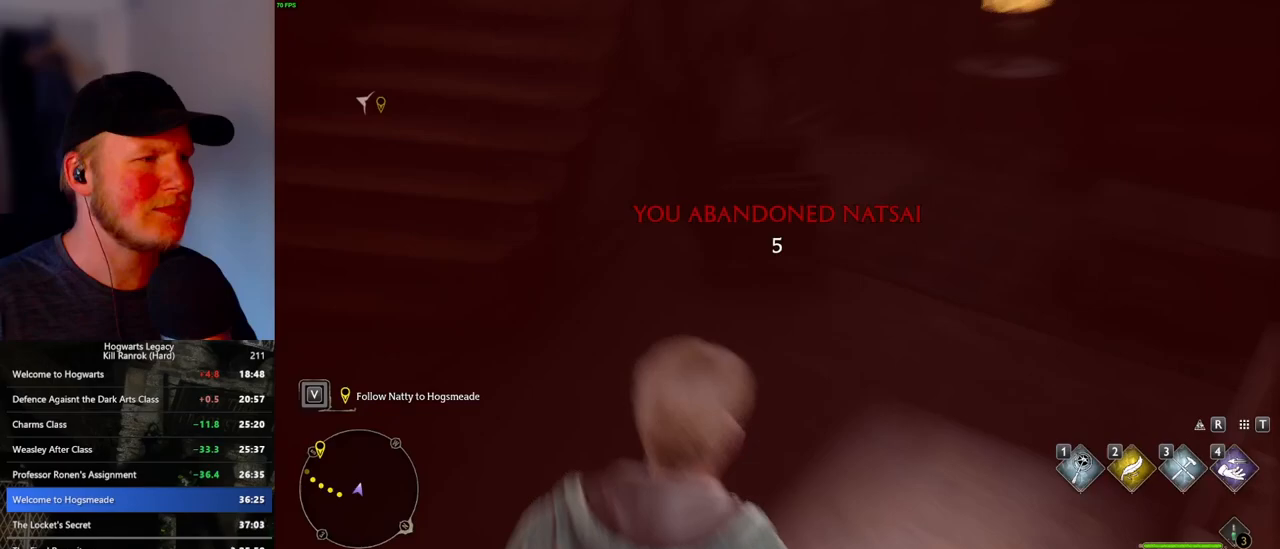
{"keys": ["a", "w"], "mouse": [], "events": [[67, "a", "down"]]}
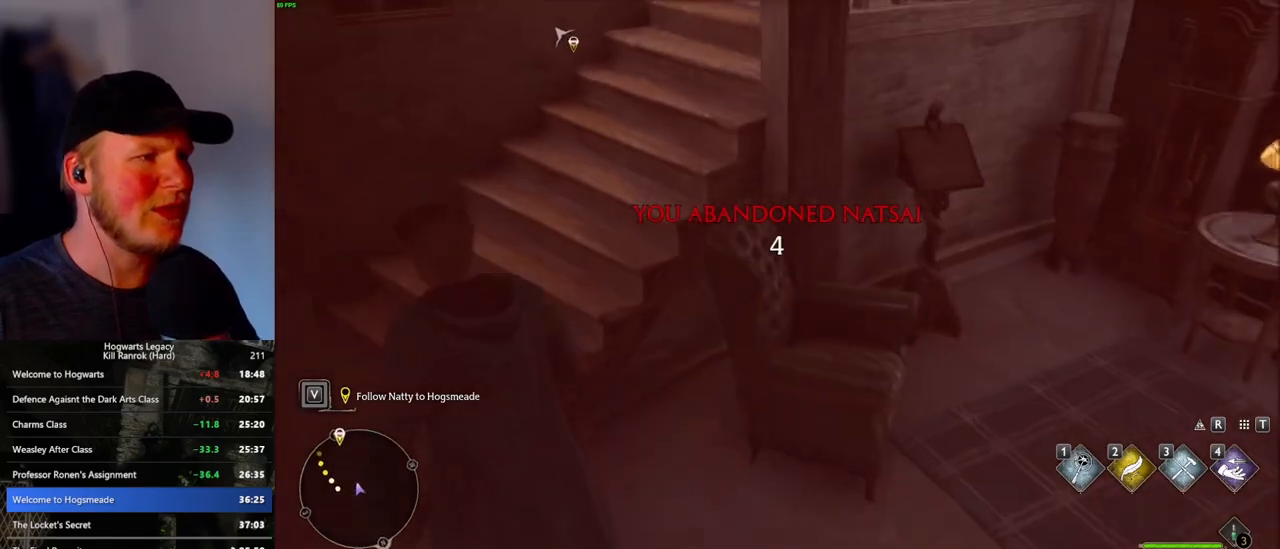
{"keys": ["d", "w"], "mouse": [], "events": [[183, "a", "up"], [300, "d", "down"]]}
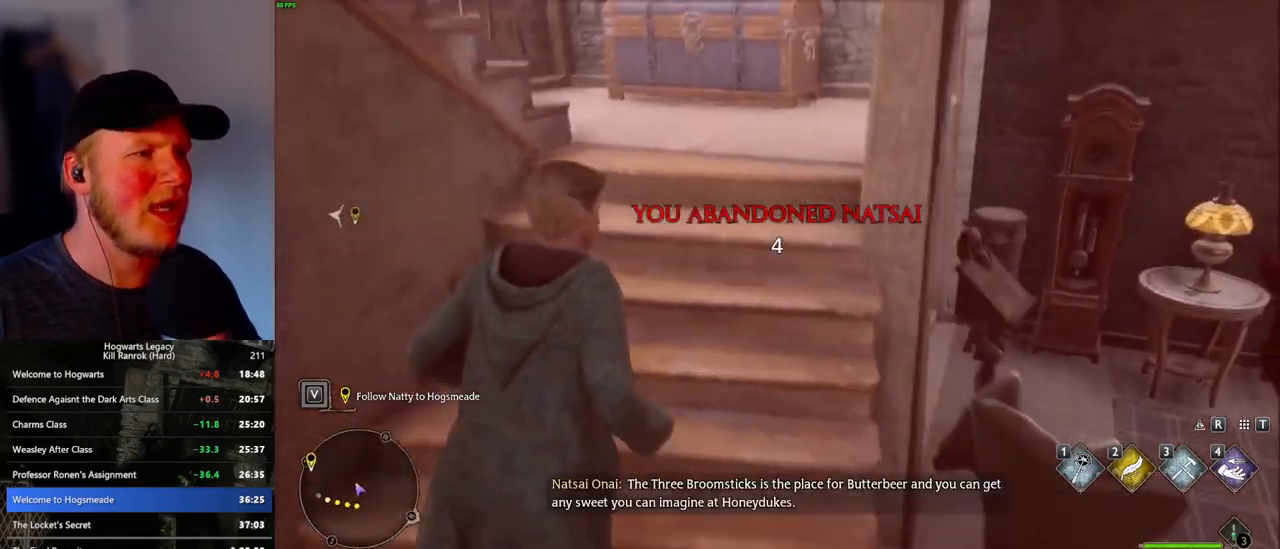
{"keys": ["a", "w"], "mouse": [], "events": [[100, "d", "up"], [383, "f", "down"], [450, "a", "down"], [467, "f", "up"]]}
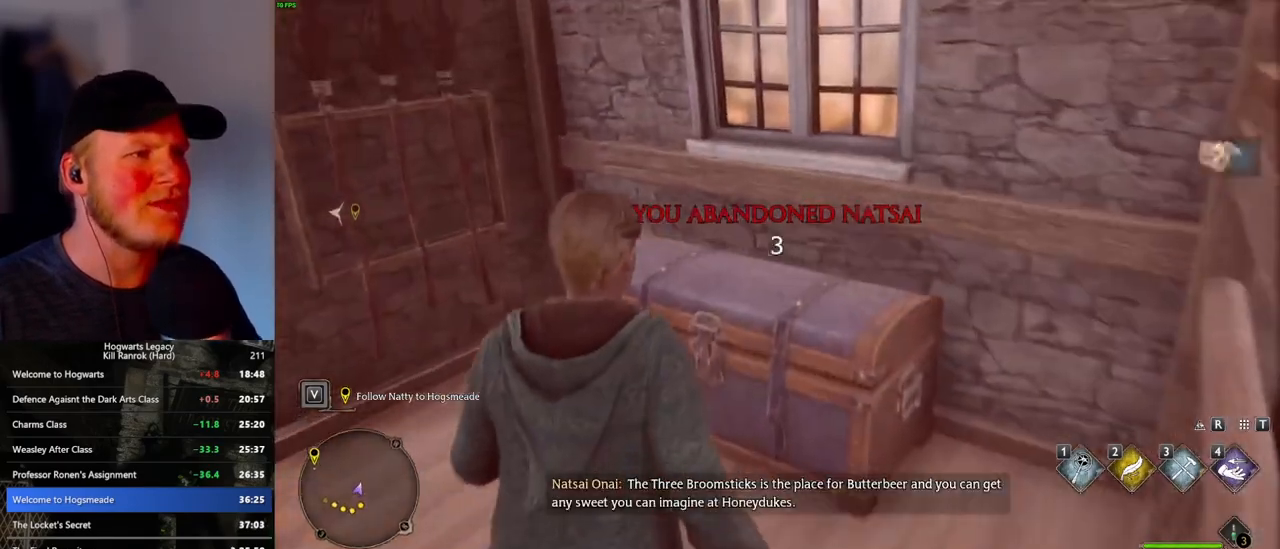
{"keys": ["a", "w"], "mouse": [], "events": [[50, "f", "down"], [150, "f", "up"]]}
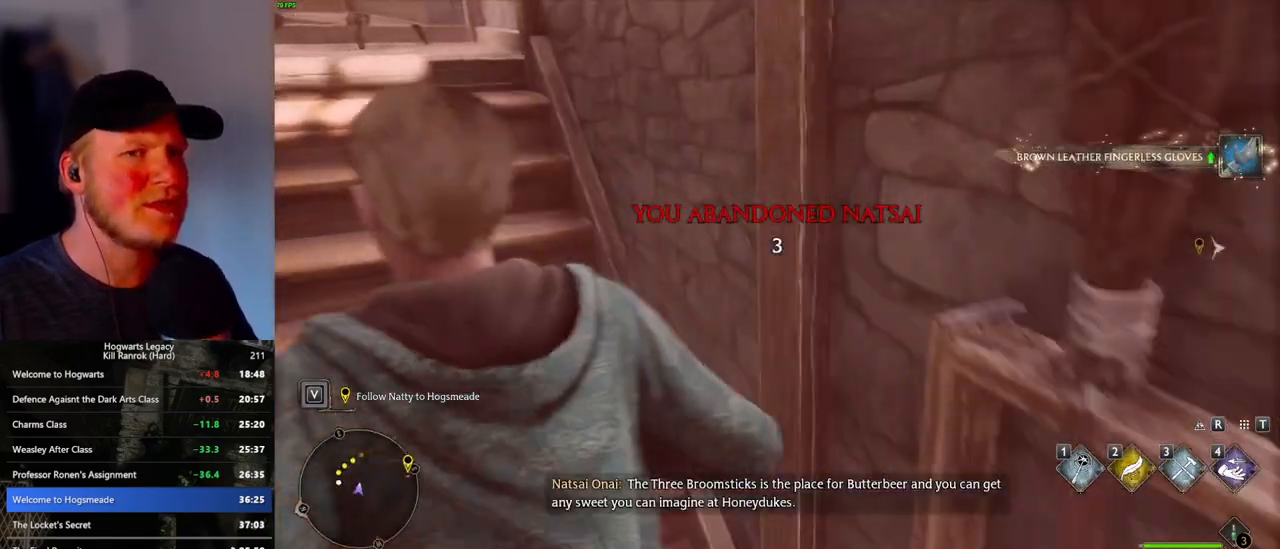
{"keys": ["a", "w"], "mouse": [], "events": []}
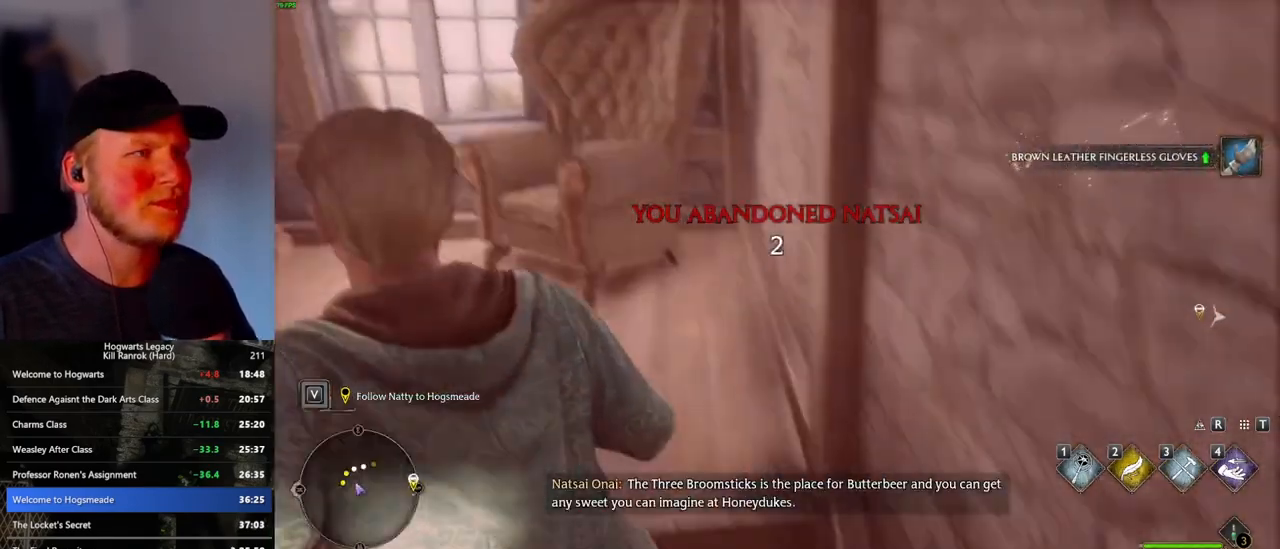
{"keys": ["a", "w"], "mouse": [], "events": []}
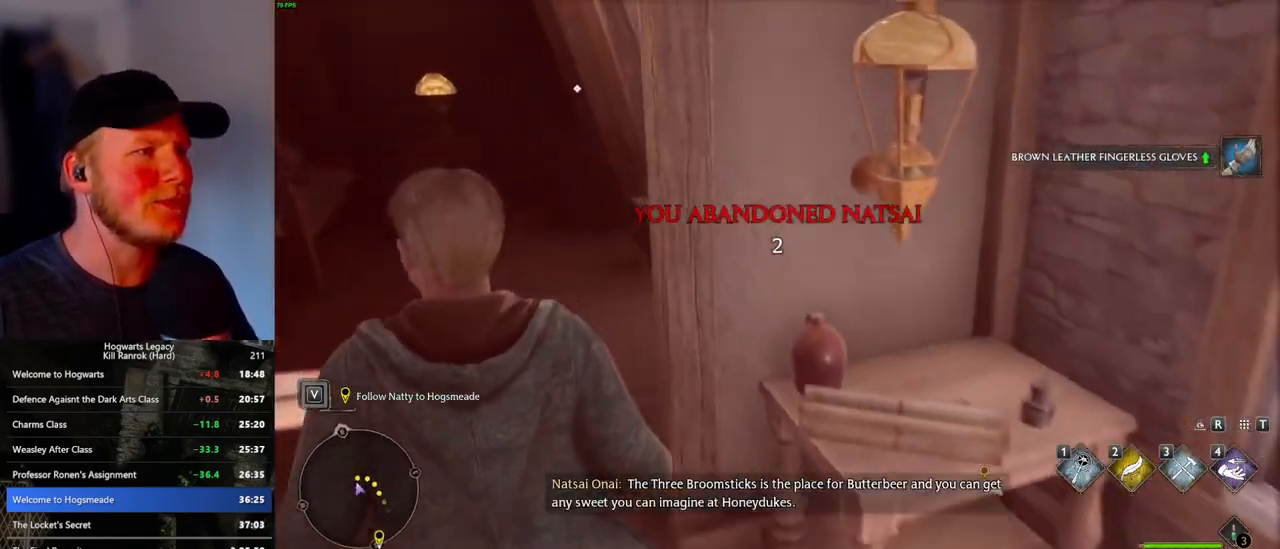
{"keys": ["w"], "mouse": [], "events": [[67, "a", "up"]]}
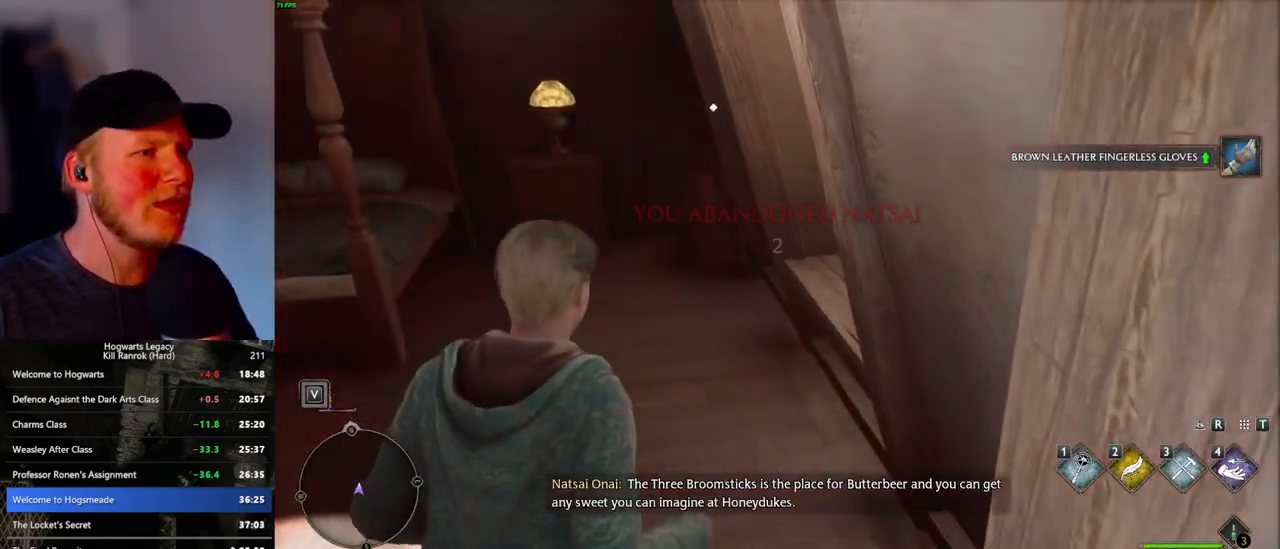
{"keys": ["space"], "mouse": [], "events": [[200, "f", "down"], [300, "f", "up"], [500, "space", "down"], [500, "w", "up"]]}
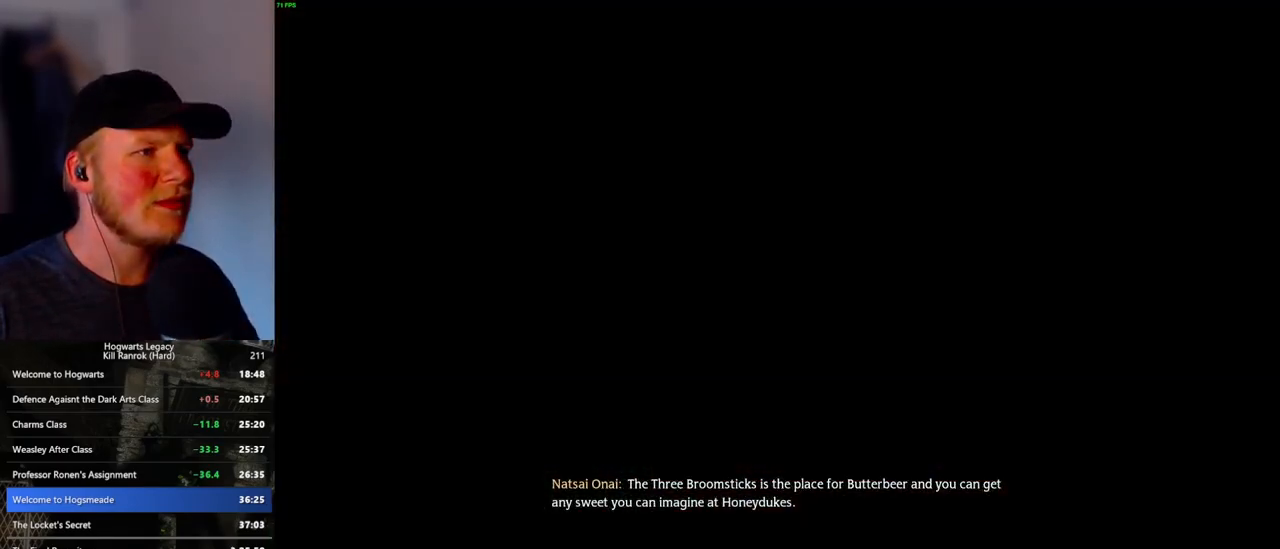
{"keys": [], "mouse": [], "events": [[100, "q", "down"], [133, "space", "up"], [183, "q", "up"], [267, "q", "down"], [267, "space", "down"], [300, "q", "up"], [317, "space", "up"], [400, "q", "down"], [417, "space", "down"], [483, "space", "up"], [500, "q", "up"]]}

_Aim of the task_:
Without copying any picture, write out the entries exactly.

_Problem solution_:
{"keys": ["a", "w"], "mouse": [], "events": [[67, "a", "down"]]}
{"keys": ["d", "w"], "mouse": [], "events": [[183, "a", "up"], [300, "d", "down"]]}
{"keys": ["a", "w"], "mouse": [], "events": [[100, "d", "up"], [383, "f", "down"], [450, "a", "down"], [467, "f", "up"]]}
{"keys": ["a", "w"], "mouse": [], "events": [[50, "f", "down"], [150, "f", "up"]]}
{"keys": ["a", "w"], "mouse": [], "events": []}
{"keys": ["a", "w"], "mouse": [], "events": []}
{"keys": ["w"], "mouse": [], "events": [[67, "a", "up"]]}
{"keys": ["space"], "mouse": [], "events": [[200, "f", "down"], [300, "f", "up"], [500, "space", "down"], [500, "w", "up"]]}
{"keys": [], "mouse": [], "events": [[100, "q", "down"], [133, "space", "up"], [183, "q", "up"], [267, "q", "down"], [267, "space", "down"], [300, "q", "up"], [317, "space", "up"], [400, "q", "down"], [417, "space", "down"], [483, "space", "up"], [500, "q", "up"]]}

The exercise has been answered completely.